MoMA Is Suing MoMaCha Teashop Over Its Name—and the Cafe Thinks It’s ‘Absurd’
An artsy teashop takes on the Museum of Modern Art.
MoMaCha, a new tea shop and art gallery on New York’s Lower East Side, is battling back against the Museum of Modern Art. The world-famous institution claims the new cafe is infringing on its trademark. But MoMaCha contests the museum’s claim that MoMA will be harmed by any similarities in the two businesses’ marks, or that customers will somehow mix up the two.
“The very idea of a consumer walking into MOMACHA’s café and purchasing a cup of tea from MOMACHA under the mistaken belief that MOMACHA’s café is part of the MoMA and that the tea is MoMA tea is absurd, because MOMACHA’s café is a little tea shop and the MoMA is a massive museum,” wrote the cafe in an opposition brief filed Monday. “The museum services provided by the MoMA and beverage services provided by MOMACHA simply could not be farther apart.”
“MoMA hasn’t just failed to show the likelihood of consumer confusion, they have failed to show ANY customer confusion,” MoMaCha’s lawyer, Christopher B. Spuches of Agentis PLLC, told Law360.

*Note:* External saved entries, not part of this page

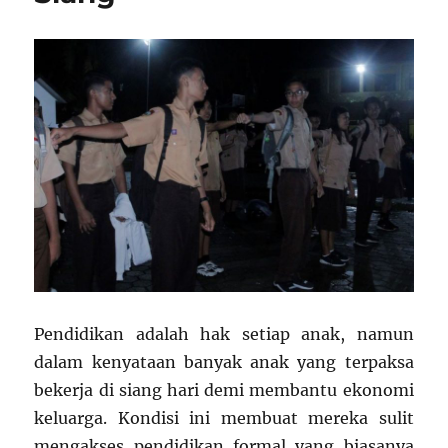
Pendidikan adalah hak setiap anak, namun
dalam kenyataan banyak anak yang terpaksa
bekerja di siang hari demi membantu ekonomi
keluarga. Kondisi ini membuat mereka sulit
mengakses pendidikan formal yang biasanya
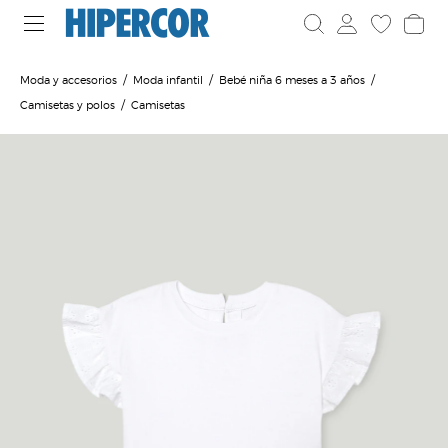
Moda y accesorios
Moda infantil
Bebé niña 6 meses a 3 años
Camisetas y polos
Camisetas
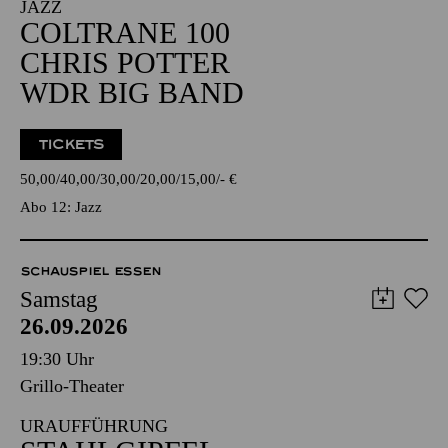
JAZZ
COLTRANE 100
CHRIS POTTER
WDR BIG BAND
TICKETS
50,00
40,00
30,00
20,00
15,00
-
€
Abo 12: Jazz
SCHAUSPIEL ESSEN
Samstag
26.09.2026
19:30 Uhr
Grillo-Theater
URAUFFÜHRUNG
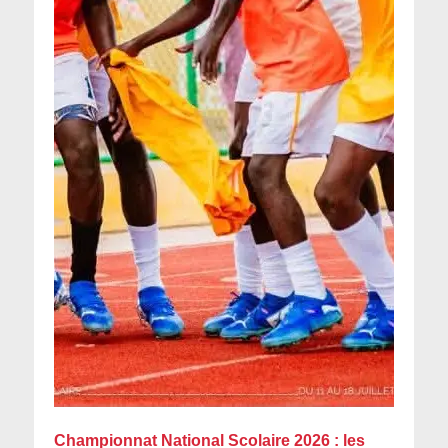
Championnat National Scolaire 2026 : les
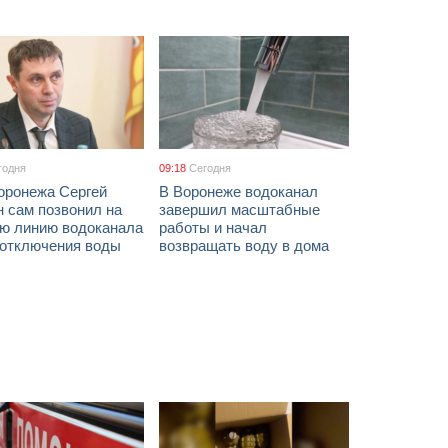
годня
09:18
Сегодня
оронежа Сергей
В Воронеже водоканал
 сам позвонил на
завершил масштабные
ую линию водоканала
работы и начал
 отключения воды
возвращать воду в дома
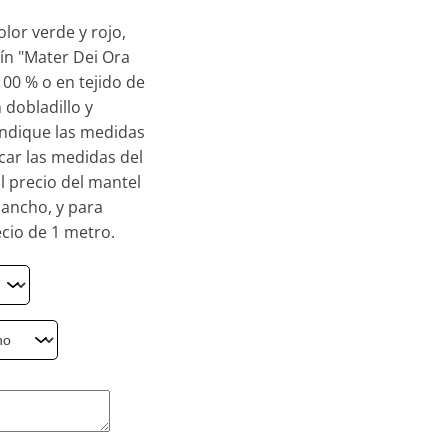
lor verde y rojo,
ín "Mater Dei Ora
100 % o en tejido de
 dobladillo y
 Indique las medidas
car las medidas del
El precio del mantel
 ancho, y para
cio de 1 metro.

MoMaCha’s name is a play on its main product, matcha, an Asian green tea, and the words “more” and “cha,” which means tea. The cafe, which opened last month, is the brainchild of photographer Eric Cahan; filmmaker Nev Schulman, star of MTV’s Catfish; and his wife Laura Perlongo. They claim the name was inspired by Schulman and Perlongo’s one-year-old daughter, Cleo, who, while learning to speak, starting exclaiming “mo!” when she wanted more snacks.
Where the teashop runs into difficulty is that it is also an art space of sorts. Sculptor Dan Lam, who describes his colorful works as “blobs,” “drips,” and “squishes,” is the first artist to take over the space with an exhibition.
“The idea for MoMaCha really was an evolution,” Schulman told Page Six. “As art moves beyond the gallery and museum, it sparks conversation with and between new groups of people.” He is planning to open three more locations in the city by year’s end, each displaying different artists.
MoMA’s complaint accused MoMaCha of mimicking its logo and “infringing its famous trademarked name and trade dress that date to at least 1967 and appear in exhibition communications, retail goods and its restaurant the Modern.” (MoMaCha has argued the MoMA marks are not, in fact, famous enough to be recognized by the general public.)
MoMaCha was “perhaps even hoping for some free publicity when MoMA inevitably takes additional steps to stop this blatant infringement,” read MoMa’s complaint, which argued that the cafe was “targeting the very visitors that frequent MoMA’s museum, stores, and restaurants.”
Court filings show that “MOMA” was registered with the United States Patent and Trademark Office on September 30, 2003, approving an initial filing submitted August 20, 2001. The trademark was renewed 10 years later and is currently in effect.
MoMaCha filed for a trademark of their own on November 17, 2017, with MoMA filing their opposition on April 10 of this year. In their legal filing, MoMaCha admitted MoMA might have a case if they were also a teahouse, but pointed out that “there is no such thing as a MoMA beverage,” whereas “MOMACHA crafts customized gourmet beverages using the finest ingredients.”
They asserted that “MoMA’s mark is conceptually and visually weak,” and identified other companies called MOMA, showing the websites for a shoe company and a winery. They also pointed out the similarities in the logos of MoMA and two other museums, the San Francisco Museum of Modern Art and the Museum of Contemporary Art North Miami.
“Visually, the MoMA’s marks are nothing more than four letters written in black and white, the colors ordinarily used to convey written words, in a font that is nearly identical to the widely available and commonly used Franklin Gothic font,” MoMaCha wrote. “Moreover, the visual elements and content of MoMA’s marks are the same or strikingly similar to those of other marks used by contemporary art museums throughout the country,” including the San Francisco Museum of Modern Art.
MoMaCha also points out that while it offers original works to “serious art buyers,” MoMA’s gift shop sells only reproductions, and “souvenirs en masse.”
Since MoMA took legal action, MoMaCha has already altered its logo, swapping the clean sans serif lines of Helvetica to a more stenciled-looking typeface and switching the style of its name to MOMACHA in all caps in order to further prevent any confusion. They have also added notes to the cafe website and the physical shop pointing out that they are not affiliated with MoMA or any other museum.